Source data:
──────
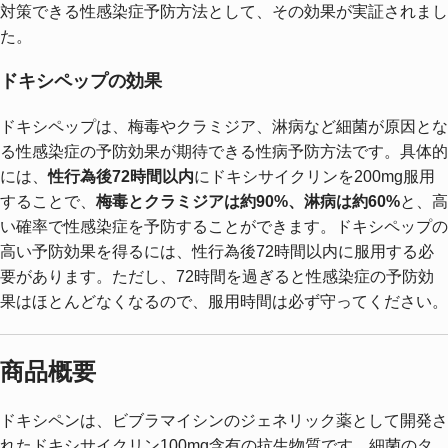
対策できる性感染症予防方法として、その効果が実証されまし
た。
ドキシペップの効果
ドキシペップは、梅毒やクラミジア、淋病など細菌が原因とな
る性感染症の予防効果が期待できる性病予防方法です。具体的
には、
性行為後72時間以内
にドキシサイクリンを200mg服用
することで、
梅毒とクラミジアは約90%、淋病は約60%
と、高
い確率で性感染症を予防することができます。ドキシペップの
高い予防効果を得るには、性行為後72時間以内に服用する必
要があります。ただし、72時間を過ぎると性感染症の予防効
果はほとんどなくなるので、服用時間は必ず守ってください。
商品概要
ドキシペンは、ビブラマイシンのジェネリック薬として開発さ
れたドキシサイクリン100mg含有の抗生物質です。細菌のタ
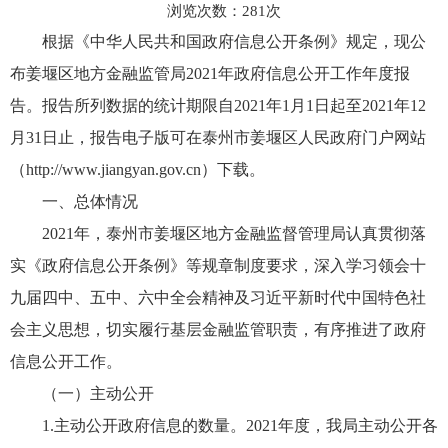
浏览次数：
281
次
根据《中华人民共和国政府信息公开条例》规定，现公
布姜堰区地方金融监管局2021年政府信息公开工作年度报
告。报告所列数据的统计期限自2021年1月1日起至2021年12
月31日止，报告电子版可在泰州市姜堰区人民政府门户网站
（http://www.jiangyan.gov.cn）下载。
一、总体情况
2021年，泰州市姜堰区地方金融监督管理局认真贯彻落
实《政府信息公开条例》等规章制度要求，深入学习领会十
九届四中、五中、六中全会精神及习近平新时代中国特色社
会主义思想，切实履行基层金融监管职责，有序推进了政府
信息公开工作。
（一）主动公开
1.主动公开政府信息的数量。2021年度，我局主动公开各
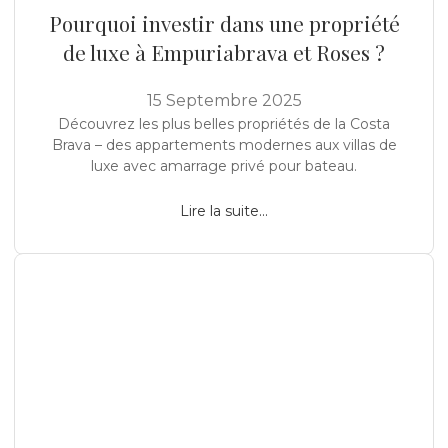
Pourquoi investir dans une propriété
de luxe à Empuriabrava et Roses ?
15 Septembre 2025
Découvrez les plus belles propriétés de la Costa
Brava – des appartements modernes aux villas de
luxe avec amarrage privé pour bateau.
Lire la suite...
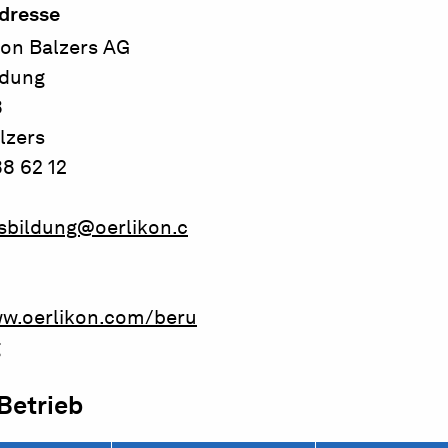
dresse
kon Balzers AG
ldung
8
lzers
8 62 12
sbildung@oerlikon.c
ww.oerlikon.com/beru
g
 Betrieb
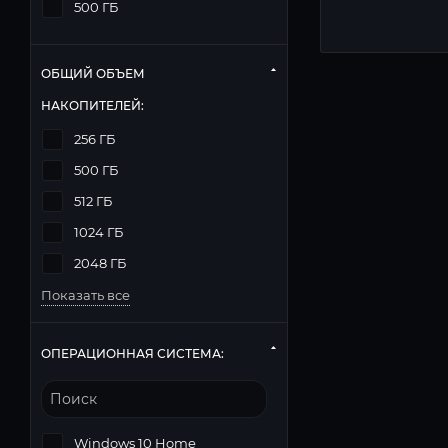
500 ГБ
ОБЩИЙ ОБЪЕМ
НАКОПИТЕЛЕЙ:
256 ГБ
500 ГБ
512 ГБ
1024 ГБ
2048 ГБ
Показать все
ОПЕРАЦИОННАЯ СИСТЕМА:
Windows 10 Home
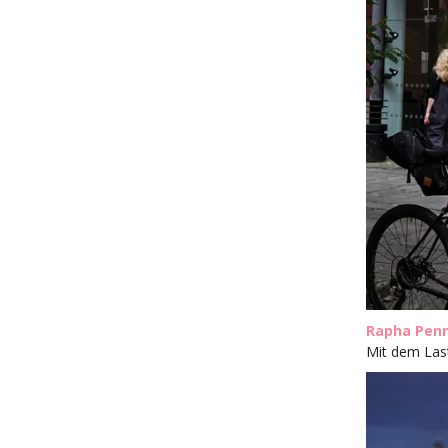
Rapha Penn
Mit dem Last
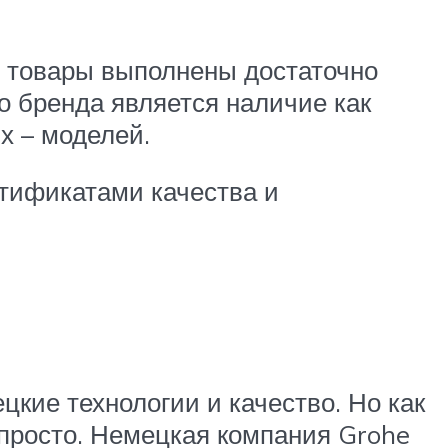
е товары выполнены достаточно
о бренда является наличие как
х – моделей.
тификатами качества и
цкие технологии и качество. Но как
 просто. Немецкая компания Grohe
──────
Pull out every line in the entries above that contains the string "oerlikon" and copy each one.

Response box ▸
sbildung@oerlikon.c
ww.oerlikon.com/beru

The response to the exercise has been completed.